WHAT TO DO:
Look through the lines below and extract any with the word "framework".

RECORD SET:
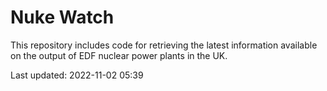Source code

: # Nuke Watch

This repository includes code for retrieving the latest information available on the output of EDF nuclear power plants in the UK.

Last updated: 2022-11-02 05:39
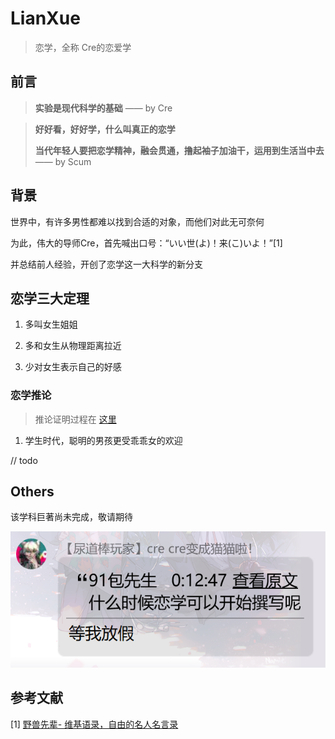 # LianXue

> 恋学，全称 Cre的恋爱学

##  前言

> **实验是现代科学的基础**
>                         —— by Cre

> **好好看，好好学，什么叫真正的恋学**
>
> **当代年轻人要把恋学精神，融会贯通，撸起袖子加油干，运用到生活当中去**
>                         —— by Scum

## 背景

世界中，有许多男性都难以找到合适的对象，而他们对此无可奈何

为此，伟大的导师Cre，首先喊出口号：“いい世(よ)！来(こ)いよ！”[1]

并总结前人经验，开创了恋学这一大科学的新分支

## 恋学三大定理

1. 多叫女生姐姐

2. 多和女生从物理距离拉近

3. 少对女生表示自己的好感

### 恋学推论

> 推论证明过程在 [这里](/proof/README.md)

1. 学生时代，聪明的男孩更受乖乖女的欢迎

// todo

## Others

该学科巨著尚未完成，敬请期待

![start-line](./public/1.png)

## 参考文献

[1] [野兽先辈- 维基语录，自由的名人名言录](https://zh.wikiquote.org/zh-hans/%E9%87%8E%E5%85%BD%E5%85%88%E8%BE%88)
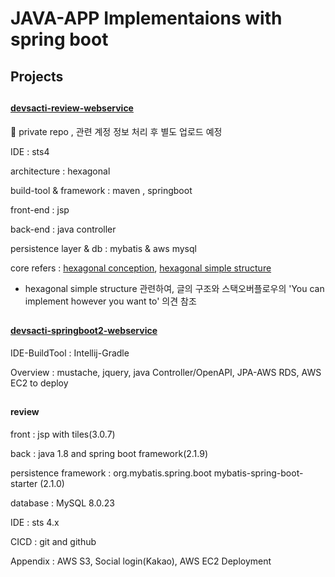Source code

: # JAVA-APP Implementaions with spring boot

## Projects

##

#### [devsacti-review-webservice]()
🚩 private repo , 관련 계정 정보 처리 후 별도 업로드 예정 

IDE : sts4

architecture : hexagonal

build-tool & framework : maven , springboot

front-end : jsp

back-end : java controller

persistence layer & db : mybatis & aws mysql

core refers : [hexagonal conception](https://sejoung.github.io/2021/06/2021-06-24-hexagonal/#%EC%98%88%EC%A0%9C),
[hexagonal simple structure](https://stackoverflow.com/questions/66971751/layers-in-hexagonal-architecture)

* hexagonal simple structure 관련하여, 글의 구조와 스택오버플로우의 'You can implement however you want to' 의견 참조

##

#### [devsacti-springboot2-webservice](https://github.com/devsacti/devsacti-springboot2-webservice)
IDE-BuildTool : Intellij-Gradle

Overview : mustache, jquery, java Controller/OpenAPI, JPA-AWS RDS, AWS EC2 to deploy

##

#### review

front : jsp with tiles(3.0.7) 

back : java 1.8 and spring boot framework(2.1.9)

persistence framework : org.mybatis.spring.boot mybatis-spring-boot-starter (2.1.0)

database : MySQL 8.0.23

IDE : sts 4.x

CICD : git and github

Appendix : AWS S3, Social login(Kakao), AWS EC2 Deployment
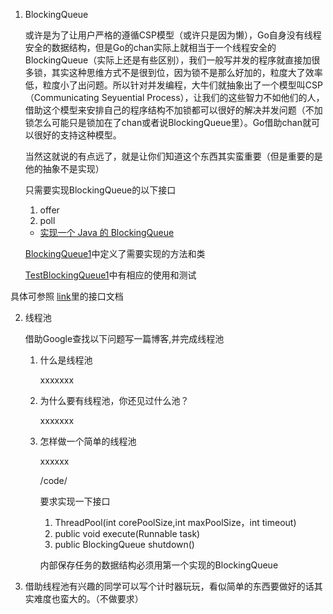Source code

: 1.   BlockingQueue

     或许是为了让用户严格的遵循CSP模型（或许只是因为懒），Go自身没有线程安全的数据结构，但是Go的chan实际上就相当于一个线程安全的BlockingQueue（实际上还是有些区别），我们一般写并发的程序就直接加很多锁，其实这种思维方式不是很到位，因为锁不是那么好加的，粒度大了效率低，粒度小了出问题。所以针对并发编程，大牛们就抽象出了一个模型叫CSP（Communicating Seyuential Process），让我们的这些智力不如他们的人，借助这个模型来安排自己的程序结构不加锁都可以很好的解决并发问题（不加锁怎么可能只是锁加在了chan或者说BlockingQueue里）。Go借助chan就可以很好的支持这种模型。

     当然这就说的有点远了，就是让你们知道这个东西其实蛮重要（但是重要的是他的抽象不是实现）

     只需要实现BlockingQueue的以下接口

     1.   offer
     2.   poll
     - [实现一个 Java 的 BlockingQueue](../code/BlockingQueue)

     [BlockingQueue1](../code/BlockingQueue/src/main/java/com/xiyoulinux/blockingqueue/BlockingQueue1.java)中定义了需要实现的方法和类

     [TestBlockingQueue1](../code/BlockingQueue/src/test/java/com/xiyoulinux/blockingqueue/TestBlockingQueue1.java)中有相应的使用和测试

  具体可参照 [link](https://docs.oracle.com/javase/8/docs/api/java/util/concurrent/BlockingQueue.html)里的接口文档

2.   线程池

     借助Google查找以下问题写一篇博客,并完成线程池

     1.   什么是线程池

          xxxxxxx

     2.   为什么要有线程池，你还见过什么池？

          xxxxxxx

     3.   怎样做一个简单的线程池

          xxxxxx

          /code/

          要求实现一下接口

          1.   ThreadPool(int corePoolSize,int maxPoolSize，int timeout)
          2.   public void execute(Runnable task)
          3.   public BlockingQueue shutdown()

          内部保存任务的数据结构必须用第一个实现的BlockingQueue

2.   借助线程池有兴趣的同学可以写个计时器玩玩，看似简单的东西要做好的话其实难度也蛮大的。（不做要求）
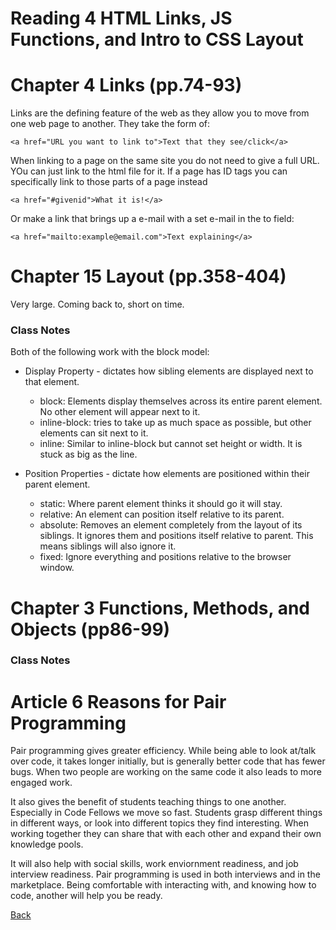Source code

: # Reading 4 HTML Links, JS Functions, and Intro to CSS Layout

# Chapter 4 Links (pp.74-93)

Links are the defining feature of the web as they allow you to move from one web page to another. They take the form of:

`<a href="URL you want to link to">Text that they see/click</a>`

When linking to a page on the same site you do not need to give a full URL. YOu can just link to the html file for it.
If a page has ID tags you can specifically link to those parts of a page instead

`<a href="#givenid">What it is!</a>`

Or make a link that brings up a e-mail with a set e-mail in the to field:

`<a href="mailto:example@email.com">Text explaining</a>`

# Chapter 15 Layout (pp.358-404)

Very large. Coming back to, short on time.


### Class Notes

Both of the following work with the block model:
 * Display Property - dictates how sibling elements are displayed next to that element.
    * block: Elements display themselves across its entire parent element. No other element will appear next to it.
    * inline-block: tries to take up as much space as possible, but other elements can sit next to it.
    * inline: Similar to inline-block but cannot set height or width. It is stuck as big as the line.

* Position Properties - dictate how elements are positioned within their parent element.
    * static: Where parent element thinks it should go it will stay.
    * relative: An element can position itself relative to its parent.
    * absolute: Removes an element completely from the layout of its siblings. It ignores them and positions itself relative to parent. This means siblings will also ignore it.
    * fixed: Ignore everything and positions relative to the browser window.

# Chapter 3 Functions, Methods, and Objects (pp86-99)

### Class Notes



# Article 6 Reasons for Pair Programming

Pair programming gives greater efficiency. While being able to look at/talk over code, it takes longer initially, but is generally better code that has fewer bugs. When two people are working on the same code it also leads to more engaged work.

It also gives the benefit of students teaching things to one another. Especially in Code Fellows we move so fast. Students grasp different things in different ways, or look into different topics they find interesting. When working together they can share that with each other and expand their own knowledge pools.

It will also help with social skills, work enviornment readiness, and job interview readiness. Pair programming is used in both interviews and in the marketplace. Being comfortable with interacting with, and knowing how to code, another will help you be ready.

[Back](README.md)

ANSWER FOR THE TASK:
build-tool & framework : maven , springboot
back : java 1.8 and spring boot framework(2.1.9)
persistence framework : org.mybatis.spring.boot mybatis-spring-boot-starter (2.1.0)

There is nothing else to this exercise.